Six cent dix victimes récemment identifiées du massacre de Srebrenica ont enfin trouvé le repos. Sous une pluie fine et persistante, plusieurs dizaines de milliers de personnes ont assisté à la cérémonie religieuse musulmane de la dzenaza, la prière des morts, qui a conclu les commémorations du dixième anniversaire du massacre de Srebrenica.

De nombreuses familles de victimes et de survivants de Srebrenica avaient afflué vers le mémorial de Potocari, à une dizaine de kilomètres de la ville martyre. C'est là même que les hommes des forces serbes du général Mladic avaient procédé au tri entre les hommes et les femmes.

Pour la première fois, le président de la République de Serbie avait répondu à l'invitation de la Présidence collégiale de Bosnie-Herzégovine. La venue de Boris Tadic, présentée comme un pas important vers la réconciliation régionale, avait cependant été vivement contestée par les associations des Mères de Srebrenica.

Dans leurs discours, les orateurs ont souligné la nécessité de l'arrestation des deux anciens dirigeants bosno-serbes, Radovan Karadzic et Ratko Mladic, considérés comme les principaux instigateurs du massacre et qui défient la justice internationale depuis 1995. En signe de protestation, la procureure générale du Tribunal pénal international de La Haye, Carla Del Ponte, a refusé de se rendre aux cérémonies. Celles-ci ont débuté par la visite organisée d'une fosse commune qui vient d'être découverte près du petit village de Budak, à 500 m du mémorial de Potocari.

«La honte de l'Europe»

Désormais, près de 2000 victimes identifiées reposent dans le cimetière du mémorial de Potocari, mais des milliers de familles n'ont toujours pas retrouvé leurs proches, ce qui les empêche toujours de faire leur deuil.

Alors qu'une vaste banderole placée à l'entrée du mémorial appelait «à ne pas oublier Srebrenica», d'autres soulignaient que la chute de la ville représentait «la honte de l'Europe». En effet, les Casques bleus néerlandais chargés d'assurer la défense de l'enclave, proclamée «zone de sécurité» des Nations unies, se sont révélés incapables d'accomplir leur tâche. Certains d'entre eux ont d'ailleurs pris part, en civil, aux commémorations.

Malgré la douleur des familles, ce dixième anniversaire de la tragédie n'a peut-être pas été marqué par l'émotion lors des précédentes commémorations, même si un éclat particulier avait été donné à la cérémonie. Des autobus avaient été affrétés de toute la Bosnie pour permettre aux survivants de l'enclave, désormais réfugiés dans d'autres villes, de venir se recueillir, mais aussi de se retrouver entre anciens voisins. Avec des stands de marchands de glace ou de grillades, l'ambiance oscillait parfois entre la douleur, le recueillement et le rassemblement populaire.
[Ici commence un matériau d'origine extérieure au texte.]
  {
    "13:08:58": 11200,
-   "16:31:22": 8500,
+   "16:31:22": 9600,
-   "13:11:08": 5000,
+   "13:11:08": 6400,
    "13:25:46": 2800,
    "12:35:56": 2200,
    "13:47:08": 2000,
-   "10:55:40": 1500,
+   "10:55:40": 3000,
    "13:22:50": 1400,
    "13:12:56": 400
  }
Des marcheurs avaient parcouru 70 km dans les collines de l'est de la Bosnie, reprenant l'itinéraire inverse suivi en juillet 1995 par les fugitifs harcelés par les troupes serbes. A leur arrivée dans le mémorial de Potocari, ils brandissaient un immense drapeau frappé aux fleurs de lys, l'emblème de la Bosnie durant la guerre. Beaucoup d'entre eux arboraient également des T-shirts à l'effigie de Naser Oric, l'ancien chef de la défense de Srebrenica, en attente de jugement devant le Tribunal de La Haye pour des crimes commis contre les civils serbes de la région.
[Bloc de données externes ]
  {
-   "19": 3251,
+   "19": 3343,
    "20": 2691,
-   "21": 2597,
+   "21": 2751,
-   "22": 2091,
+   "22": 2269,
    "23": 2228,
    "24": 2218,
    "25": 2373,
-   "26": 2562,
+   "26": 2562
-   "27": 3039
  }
Pour ces survivants du massacre, Naser Oric, qui a défendu la ville, ne peut pas être considéré comme un criminel, même si les expéditions des Bosniaques assiégés contre les villages serbes des alentours se sont soldées par de nombreuses tueries. D'ailleurs, les Serbes de la région vont également commémorer la mort des leurs. Une liturgie sera célébrée dans l'église orthodoxe de Srebrenica mardi matin, et une immense croix sera érigée dans le village de Kravica.

Communautés toujours divisées

Dans son allocution, le reis ul-ulema, la plus haute autorité de Bosnie, a appelé à la reconnaissance du crime et à la prière commune entre les fidèles de toutes les religions, en soulignant que la justice devait prendre le pas sur la vengeance. Ce message en faveur de la réconciliation a pourtant peu de chances d'être entendu par les communautés serbe et musulmane toujours divisées de Bosnie.